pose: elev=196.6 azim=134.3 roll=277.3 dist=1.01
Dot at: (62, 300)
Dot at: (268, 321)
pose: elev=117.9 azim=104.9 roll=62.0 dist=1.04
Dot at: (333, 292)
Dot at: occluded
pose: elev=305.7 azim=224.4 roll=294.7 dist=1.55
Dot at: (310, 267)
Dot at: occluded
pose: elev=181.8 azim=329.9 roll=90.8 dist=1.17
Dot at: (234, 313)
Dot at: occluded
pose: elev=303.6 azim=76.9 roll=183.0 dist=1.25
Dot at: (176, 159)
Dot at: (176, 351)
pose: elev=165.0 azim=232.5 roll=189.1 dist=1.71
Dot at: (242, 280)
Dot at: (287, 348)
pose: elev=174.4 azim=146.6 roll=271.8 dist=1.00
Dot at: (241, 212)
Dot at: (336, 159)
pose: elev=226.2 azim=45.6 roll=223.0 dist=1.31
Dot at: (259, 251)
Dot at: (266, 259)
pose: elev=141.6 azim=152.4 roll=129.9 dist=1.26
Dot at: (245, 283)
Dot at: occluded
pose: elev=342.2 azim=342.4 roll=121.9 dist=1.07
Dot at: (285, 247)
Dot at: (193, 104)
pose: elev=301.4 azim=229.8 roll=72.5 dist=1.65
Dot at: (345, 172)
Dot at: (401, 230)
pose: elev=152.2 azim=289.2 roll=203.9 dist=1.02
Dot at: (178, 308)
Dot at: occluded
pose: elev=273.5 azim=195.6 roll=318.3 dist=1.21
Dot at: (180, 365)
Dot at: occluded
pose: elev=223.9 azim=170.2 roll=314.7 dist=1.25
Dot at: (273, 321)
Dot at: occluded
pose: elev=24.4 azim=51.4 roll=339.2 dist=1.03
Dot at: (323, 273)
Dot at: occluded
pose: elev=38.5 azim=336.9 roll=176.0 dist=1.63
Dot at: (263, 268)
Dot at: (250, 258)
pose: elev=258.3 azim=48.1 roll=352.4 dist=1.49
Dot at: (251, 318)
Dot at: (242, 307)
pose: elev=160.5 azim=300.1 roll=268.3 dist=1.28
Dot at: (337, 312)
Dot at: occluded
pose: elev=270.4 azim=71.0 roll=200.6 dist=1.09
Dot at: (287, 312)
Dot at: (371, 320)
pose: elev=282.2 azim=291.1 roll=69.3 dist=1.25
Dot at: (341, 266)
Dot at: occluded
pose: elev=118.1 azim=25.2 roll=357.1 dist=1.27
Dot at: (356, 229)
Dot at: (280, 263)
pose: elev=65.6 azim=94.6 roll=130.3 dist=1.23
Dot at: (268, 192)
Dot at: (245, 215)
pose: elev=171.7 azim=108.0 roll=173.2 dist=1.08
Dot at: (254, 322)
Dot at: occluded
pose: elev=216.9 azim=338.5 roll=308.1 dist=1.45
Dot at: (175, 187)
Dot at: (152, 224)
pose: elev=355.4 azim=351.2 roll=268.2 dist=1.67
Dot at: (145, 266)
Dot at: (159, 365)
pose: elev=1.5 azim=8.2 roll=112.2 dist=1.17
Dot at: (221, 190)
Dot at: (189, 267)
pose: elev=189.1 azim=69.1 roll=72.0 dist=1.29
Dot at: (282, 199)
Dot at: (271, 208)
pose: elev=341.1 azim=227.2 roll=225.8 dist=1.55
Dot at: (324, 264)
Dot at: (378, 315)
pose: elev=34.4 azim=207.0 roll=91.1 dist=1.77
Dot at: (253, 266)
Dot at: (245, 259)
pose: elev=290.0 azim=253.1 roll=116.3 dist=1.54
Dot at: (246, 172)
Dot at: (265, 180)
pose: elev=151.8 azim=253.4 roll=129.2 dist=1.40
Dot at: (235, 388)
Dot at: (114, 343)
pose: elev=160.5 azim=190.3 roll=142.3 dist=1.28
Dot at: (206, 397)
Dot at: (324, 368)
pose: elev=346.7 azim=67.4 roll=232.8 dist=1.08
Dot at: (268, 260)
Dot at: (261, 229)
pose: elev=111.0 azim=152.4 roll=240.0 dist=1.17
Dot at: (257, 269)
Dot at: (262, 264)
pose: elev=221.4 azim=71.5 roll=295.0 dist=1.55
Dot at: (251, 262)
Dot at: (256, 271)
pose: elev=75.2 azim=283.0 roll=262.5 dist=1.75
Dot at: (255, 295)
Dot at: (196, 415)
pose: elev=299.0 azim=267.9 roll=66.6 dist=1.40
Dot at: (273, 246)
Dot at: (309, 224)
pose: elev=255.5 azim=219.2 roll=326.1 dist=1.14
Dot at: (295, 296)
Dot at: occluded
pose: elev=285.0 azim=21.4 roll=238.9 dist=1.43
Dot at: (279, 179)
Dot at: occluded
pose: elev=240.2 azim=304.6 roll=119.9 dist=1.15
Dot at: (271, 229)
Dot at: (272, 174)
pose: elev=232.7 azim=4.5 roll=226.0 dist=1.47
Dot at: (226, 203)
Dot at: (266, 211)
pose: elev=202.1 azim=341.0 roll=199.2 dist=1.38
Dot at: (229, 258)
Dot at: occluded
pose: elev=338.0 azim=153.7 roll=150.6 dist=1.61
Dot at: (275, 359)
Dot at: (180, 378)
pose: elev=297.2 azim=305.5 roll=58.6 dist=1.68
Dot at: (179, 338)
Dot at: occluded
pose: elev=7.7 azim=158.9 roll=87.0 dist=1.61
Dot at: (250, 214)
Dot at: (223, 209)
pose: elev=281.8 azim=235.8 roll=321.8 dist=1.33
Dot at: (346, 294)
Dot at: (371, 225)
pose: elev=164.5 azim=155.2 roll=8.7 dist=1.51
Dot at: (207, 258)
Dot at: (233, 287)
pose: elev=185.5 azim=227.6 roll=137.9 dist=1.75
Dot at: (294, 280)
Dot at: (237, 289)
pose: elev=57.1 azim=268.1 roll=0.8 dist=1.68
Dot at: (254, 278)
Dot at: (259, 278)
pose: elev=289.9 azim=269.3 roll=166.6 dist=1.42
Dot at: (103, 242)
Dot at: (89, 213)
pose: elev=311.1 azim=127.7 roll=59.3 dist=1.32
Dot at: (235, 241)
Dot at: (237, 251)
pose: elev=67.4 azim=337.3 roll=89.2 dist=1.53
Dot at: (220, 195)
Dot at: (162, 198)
○ ○ ○
> **Exercise objective**:
Quote all of the records above verbatim, from the first line through the last.

> **Response**:
pose: elev=196.6 azim=134.3 roll=277.3 dist=1.01
Dot at: (62, 300)
Dot at: (268, 321)
pose: elev=117.9 azim=104.9 roll=62.0 dist=1.04
Dot at: (333, 292)
Dot at: occluded
pose: elev=305.7 azim=224.4 roll=294.7 dist=1.55
Dot at: (310, 267)
Dot at: occluded
pose: elev=181.8 azim=329.9 roll=90.8 dist=1.17
Dot at: (234, 313)
Dot at: occluded
pose: elev=303.6 azim=76.9 roll=183.0 dist=1.25
Dot at: (176, 159)
Dot at: (176, 351)
pose: elev=165.0 azim=232.5 roll=189.1 dist=1.71
Dot at: (242, 280)
Dot at: (287, 348)
pose: elev=174.4 azim=146.6 roll=271.8 dist=1.00
Dot at: (241, 212)
Dot at: (336, 159)
pose: elev=226.2 azim=45.6 roll=223.0 dist=1.31
Dot at: (259, 251)
Dot at: (266, 259)
pose: elev=141.6 azim=152.4 roll=129.9 dist=1.26
Dot at: (245, 283)
Dot at: occluded
pose: elev=342.2 azim=342.4 roll=121.9 dist=1.07
Dot at: (285, 247)
Dot at: (193, 104)
pose: elev=301.4 azim=229.8 roll=72.5 dist=1.65
Dot at: (345, 172)
Dot at: (401, 230)
pose: elev=152.2 azim=289.2 roll=203.9 dist=1.02
Dot at: (178, 308)
Dot at: occluded
pose: elev=273.5 azim=195.6 roll=318.3 dist=1.21
Dot at: (180, 365)
Dot at: occluded
pose: elev=223.9 azim=170.2 roll=314.7 dist=1.25
Dot at: (273, 321)
Dot at: occluded
pose: elev=24.4 azim=51.4 roll=339.2 dist=1.03
Dot at: (323, 273)
Dot at: occluded
pose: elev=38.5 azim=336.9 roll=176.0 dist=1.63
Dot at: (263, 268)
Dot at: (250, 258)
pose: elev=258.3 azim=48.1 roll=352.4 dist=1.49
Dot at: (251, 318)
Dot at: (242, 307)
pose: elev=160.5 azim=300.1 roll=268.3 dist=1.28
Dot at: (337, 312)
Dot at: occluded
pose: elev=270.4 azim=71.0 roll=200.6 dist=1.09
Dot at: (287, 312)
Dot at: (371, 320)
pose: elev=282.2 azim=291.1 roll=69.3 dist=1.25
Dot at: (341, 266)
Dot at: occluded
pose: elev=118.1 azim=25.2 roll=357.1 dist=1.27
Dot at: (356, 229)
Dot at: (280, 263)
pose: elev=65.6 azim=94.6 roll=130.3 dist=1.23
Dot at: (268, 192)
Dot at: (245, 215)
pose: elev=171.7 azim=108.0 roll=173.2 dist=1.08
Dot at: (254, 322)
Dot at: occluded
pose: elev=216.9 azim=338.5 roll=308.1 dist=1.45
Dot at: (175, 187)
Dot at: (152, 224)
pose: elev=355.4 azim=351.2 roll=268.2 dist=1.67
Dot at: (145, 266)
Dot at: (159, 365)
pose: elev=1.5 azim=8.2 roll=112.2 dist=1.17
Dot at: (221, 190)
Dot at: (189, 267)
pose: elev=189.1 azim=69.1 roll=72.0 dist=1.29
Dot at: (282, 199)
Dot at: (271, 208)
pose: elev=341.1 azim=227.2 roll=225.8 dist=1.55
Dot at: (324, 264)
Dot at: (378, 315)
pose: elev=34.4 azim=207.0 roll=91.1 dist=1.77
Dot at: (253, 266)
Dot at: (245, 259)
pose: elev=290.0 azim=253.1 roll=116.3 dist=1.54
Dot at: (246, 172)
Dot at: (265, 180)
pose: elev=151.8 azim=253.4 roll=129.2 dist=1.40
Dot at: (235, 388)
Dot at: (114, 343)
pose: elev=160.5 azim=190.3 roll=142.3 dist=1.28
Dot at: (206, 397)
Dot at: (324, 368)
pose: elev=346.7 azim=67.4 roll=232.8 dist=1.08
Dot at: (268, 260)
Dot at: (261, 229)
pose: elev=111.0 azim=152.4 roll=240.0 dist=1.17
Dot at: (257, 269)
Dot at: (262, 264)
pose: elev=221.4 azim=71.5 roll=295.0 dist=1.55
Dot at: (251, 262)
Dot at: (256, 271)
pose: elev=75.2 azim=283.0 roll=262.5 dist=1.75
Dot at: (255, 295)
Dot at: (196, 415)
pose: elev=299.0 azim=267.9 roll=66.6 dist=1.40
Dot at: (273, 246)
Dot at: (309, 224)
pose: elev=255.5 azim=219.2 roll=326.1 dist=1.14
Dot at: (295, 296)
Dot at: occluded
pose: elev=285.0 azim=21.4 roll=238.9 dist=1.43
Dot at: (279, 179)
Dot at: occluded
pose: elev=240.2 azim=304.6 roll=119.9 dist=1.15
Dot at: (271, 229)
Dot at: (272, 174)
pose: elev=232.7 azim=4.5 roll=226.0 dist=1.47
Dot at: (226, 203)
Dot at: (266, 211)
pose: elev=202.1 azim=341.0 roll=199.2 dist=1.38
Dot at: (229, 258)
Dot at: occluded
pose: elev=338.0 azim=153.7 roll=150.6 dist=1.61
Dot at: (275, 359)
Dot at: (180, 378)
pose: elev=297.2 azim=305.5 roll=58.6 dist=1.68
Dot at: (179, 338)
Dot at: occluded
pose: elev=7.7 azim=158.9 roll=87.0 dist=1.61
Dot at: (250, 214)
Dot at: (223, 209)
pose: elev=281.8 azim=235.8 roll=321.8 dist=1.33
Dot at: (346, 294)
Dot at: (371, 225)
pose: elev=164.5 azim=155.2 roll=8.7 dist=1.51
Dot at: (207, 258)
Dot at: (233, 287)
pose: elev=185.5 azim=227.6 roll=137.9 dist=1.75
Dot at: (294, 280)
Dot at: (237, 289)
pose: elev=57.1 azim=268.1 roll=0.8 dist=1.68
Dot at: (254, 278)
Dot at: (259, 278)
pose: elev=289.9 azim=269.3 roll=166.6 dist=1.42
Dot at: (103, 242)
Dot at: (89, 213)
pose: elev=311.1 azim=127.7 roll=59.3 dist=1.32
Dot at: (235, 241)
Dot at: (237, 251)
pose: elev=67.4 azim=337.3 roll=89.2 dist=1.53
Dot at: (220, 195)
Dot at: (162, 198)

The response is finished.